[Transcribed page contents]
—————
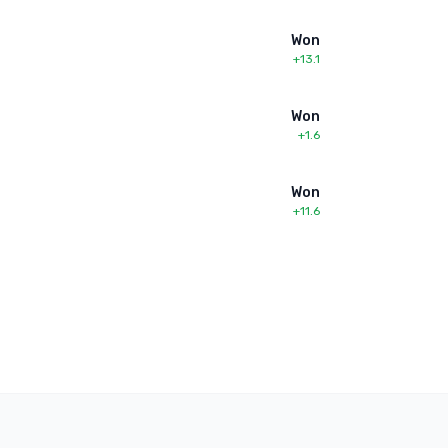
Won
+13.1
Won
+1.6
Won
+11.6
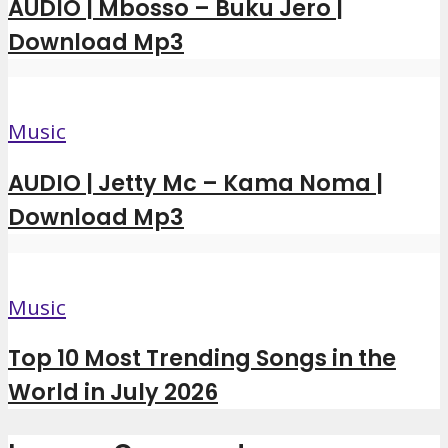
AUDIO | Mbosso – Buku Jero |
Download Mp3
Music
AUDIO | Jetty Mc – Kama Noma |
Download Mp3
Music
Top 10 Most Trending Songs in the
World in July 2026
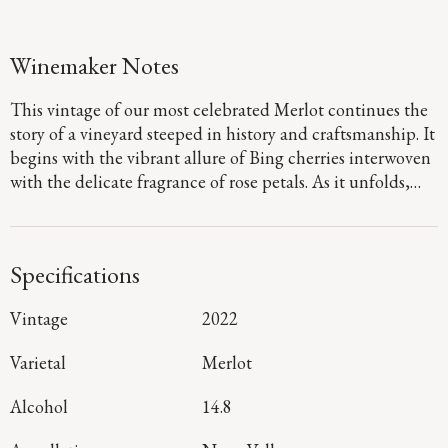
Winemaker Notes
This vintage of our most celebrated Merlot continues the
story of a vineyard steeped in history and craftsmanship. It
begins with the vibrant allure of Bing cherries interwoven
with the delicate fragrance of rose petals. As it unfolds,
layers of cocoa and slate emerge. On the palate, the
richness of plum and fig take center stage; its lushness
framed by Three Palms’ signature dusty tannins and
Specifications
earthy minerality resulting from warm days and rocky
well-drained soils.
Vintage
2022
Varietal
Merlot
Alcohol
14.8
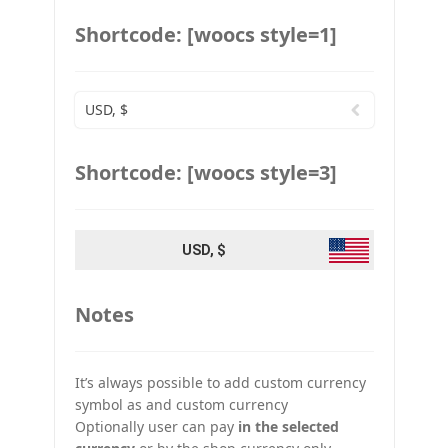
Shortcode: [woocs style=1]
USD, $
Shortcode: [woocs style=3]
USD, $
Notes
It’s always possible to add custom currency
symbol as and custom currency
Optionally user can pay
in the selected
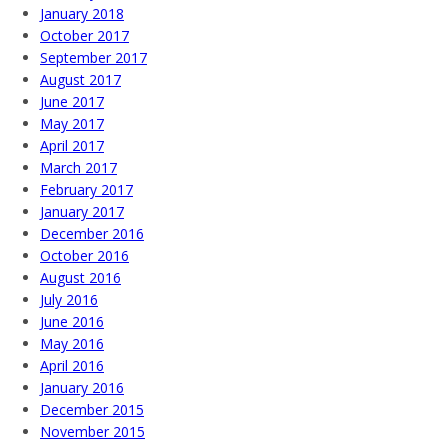
January 2018
October 2017
September 2017
August 2017
June 2017
May 2017
April 2017
March 2017
February 2017
January 2017
December 2016
October 2016
August 2016
July 2016
June 2016
May 2016
April 2016
January 2016
December 2015
November 2015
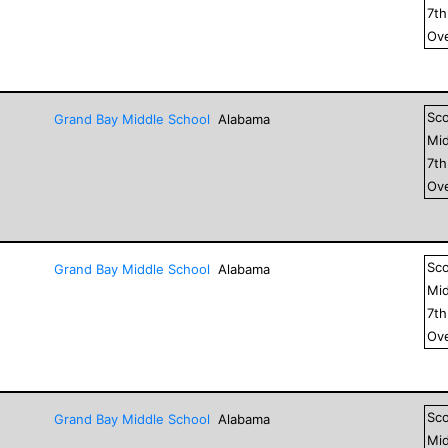
7
t
Ove
Sc
Grand Bay Middle School
Alabama
Mid
7
t
Ove
Sc
Grand Bay Middle School
Alabama
Mid
7
t
Ove
Sc
Grand Bay Middle School
Alabama
Mid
—————
- PROBLEM -
Every line in the data that holds the string "Merlot" should be returned.

- EXERCISE RESPONSE -
This vintage of our most celebrated Merlot continues the
Merlot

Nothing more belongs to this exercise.